"Sleep Now in the Fire" - Rage Against the Machine
There seems to be a glimmer of recognition out there that what is going on in the global economy is much more profound than a run of the mill recession -- even a quite severe one. Pundits finally seem to be grasping that the western economies are in a box from which escape will not be easy. Beyond that though, the prescriptions for recovery seem to be wanting. Thomas Friedman gives us the classic upper middle class striver solution -- study harder, work harder, be more productive. This is something that Friedman's professional class readers will intuitively relate to -- they are people who think of themselves as winners in a world of competition, people who got into the best colleges, law schools, medical schools, business schools -- people who became partners at big law firms and investment firms and the like. It is inconceivable to many of these folks that they, too, could somehow be rendered obsolete, that a world of unbridled competition, one in which their professions cease to be protected by licensing and state and international boundaries, is one where they might just be another superfluous and overpaid bit of personnel.
Nouriel Roubini weighs in with a similarly themed column, one that has more intellectual weight than Friedman's. but seems in the end to have a similar conclusion.

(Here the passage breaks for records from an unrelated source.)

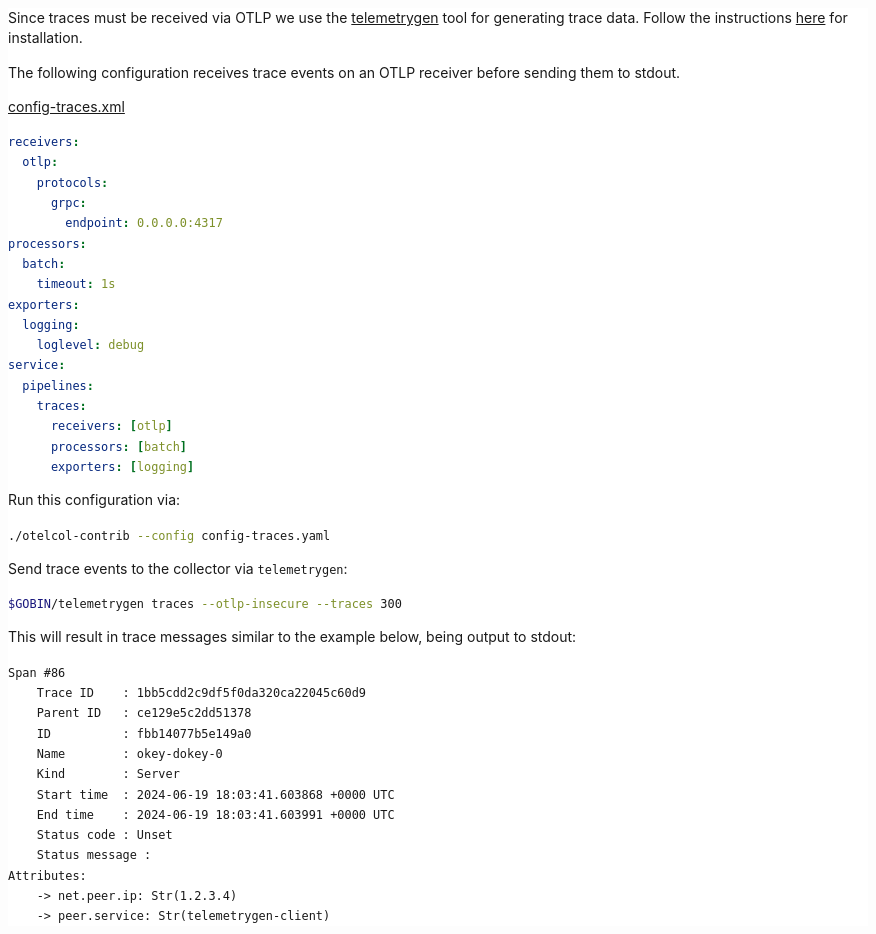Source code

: Since traces must be received via OTLP we use the [telemetrygen](https://github.com/open-telemetry/opentelemetry-collector-contrib/tree/main/cmd/telemetrygen) tool for generating trace data. Follow the instructions [here](https://github.com/open-telemetry/opentelemetry-collector-contrib/tree/main/cmd/telemetrygen) for installation.

The following configuration receives trace events on an OTLP receiver before sending them to stdout.

[config-traces.xml](https://www.otelbin.io/#config=receivers%3A*N_otlp%3A*N___protocols%3A*N_____grpc%3A*N_______endpoint%3A_0.0.0.0%3A4317*N*Nprocessors%3A*N_batch%3A*N__timeout%3A_1s*N*Nexporters%3A*N_logging%3A*N___loglevel%3A_debug*N*Nservice%3A*N_pipelines%3A*N__traces%3A*N____receivers%3A_%5Botlp%5D*N____processors%3A_%5Bbatch%5D*N____exporters%3A_%5Blogging%5D%7E)

```yaml
receivers:
  otlp:
    protocols:
      grpc:
        endpoint: 0.0.0.0:4317
processors:
  batch:
    timeout: 1s
exporters:
  logging:
    loglevel: debug
service:
  pipelines:
    traces:
      receivers: [otlp]
      processors: [batch]
      exporters: [logging]
```

Run this configuration via:

```bash
./otelcol-contrib --config config-traces.yaml
```

Send trace events to the collector via `telemetrygen`:

```bash
$GOBIN/telemetrygen traces --otlp-insecure --traces 300
```

This will result in trace messages similar to the example below, being output to stdout:

```
Span #86
	Trace ID   	: 1bb5cdd2c9df5f0da320ca22045c60d9
	Parent ID  	: ce129e5c2dd51378
	ID         	: fbb14077b5e149a0
	Name       	: okey-dokey-0
	Kind       	: Server
	Start time 	: 2024-06-19 18:03:41.603868 +0000 UTC
	End time   	: 2024-06-19 18:03:41.603991 +0000 UTC
	Status code	: Unset
	Status message :
Attributes:
 	-> net.peer.ip: Str(1.2.3.4)
 	-> peer.service: Str(telemetrygen-client)
```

And Joe Nocera looks to the forces of commerce to save us -- asking plaintively "what is business waiting for?" I've actually liked Nocera's early work as an opinion columnist, but this seems silly. Business is going to hire people when there is sufficient demand to buy that which workers produce -- individual firms are not going to waste money investing in workers who produce products or services that will not be purchased. Stimulating such demand must in the end fall to government.
(One false premise in Friedman's column and one reflected in much of current opinion is that the American social safety net is unsustainable. It's not. Unlike some of our European counterparts, we have a revenue problem, not a problem with overly generous common provisions to the citizenry. And, as Warren Buffet so ably pointed out, we have an easy solution to our revenue problems.)
The next "big idea" we need on the political/economic spectrum is one that helps get us through this moment of massive deleveraging and dislocation, while moving us toward some sort of equilibrium in terms of economic power. A world in which capital has its way virtually all of the time is simply not a world any of us should want to live in -- and all of the study and hard work and skills building is never going to change that.
Or as Thomas Frank put it far better than I can, praying to the God that sucked is always going to be an act of futile obeisance.